On the road again
Mhairi MacLeod discusses the making of documentary Road to Las Vegas with director Jason Massot and its subject, Vanessa.
After speaking to Vanessa for just a matter of minutes, it quickly becomes apparent she is a woman people have no difficulty warming to. A salt of the earth type with a can-do attitude, Vanessa became the subject of Jason Massot's road-trip inspired documentary after her and her husband – not to mention five of their kids and the family dog – hopped in the car and headed for pastures new with nothing but $290 to their name.
Set against snow-capped Alaskan mountains and swathes of sun-drenched Las Vegas desert, the drama of the piece isn't just in the landscapes as the film explores the lure of life on the road coupled with a healthy dose of the American dream; two elements which instantly caught Massot's attention:
“The main impetus of the film is about that human temptation to make a new start.
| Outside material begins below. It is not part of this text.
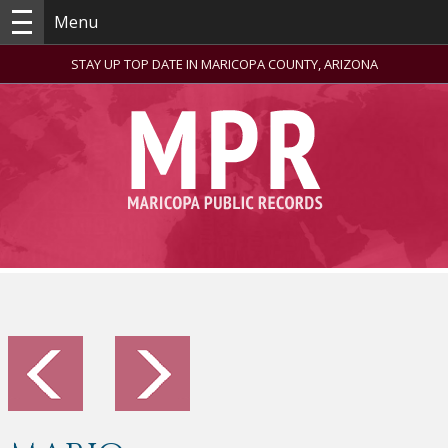
Menu
STAY UP TOP DATE IN MARICOPA COUNTY, ARIZONA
It's a very American thing to just drive off and start life again, something which is completely at odds with the British psyche. Much of the film echoes parts of Steinbeck's The Grapes of Wrath so, in a way, I feel it's a 21st-century equivalent that doesn't shy away from the realities of modern day America.”
Billed as both a family saga and a dysfunctional love story, Road to Las Vegas charts Vanessa's attempts to carve a new life despite America heading for economic free fall and husband Maurice's continued drug use. While an omnipresent camera crew might've been a step too far for a family in crisis, Vanessa maintains Massot and co quickly became part of the fixtures and fittings:
“It was weird having the camera around at first but when you're having to sleep in a parking lot because you have nowhere else to stay you don't really have time to let it affect you. These are experiences I wanted to share and as a story the film teaches you not to give up, to keep going no matter what life throws at you; faith and the hope of something better will always see you through.”
A tale of survival that's particularly striking in the wake of the recession, Road to Las Vegas
is a fitting and timeless ode to the strength of the human spirit.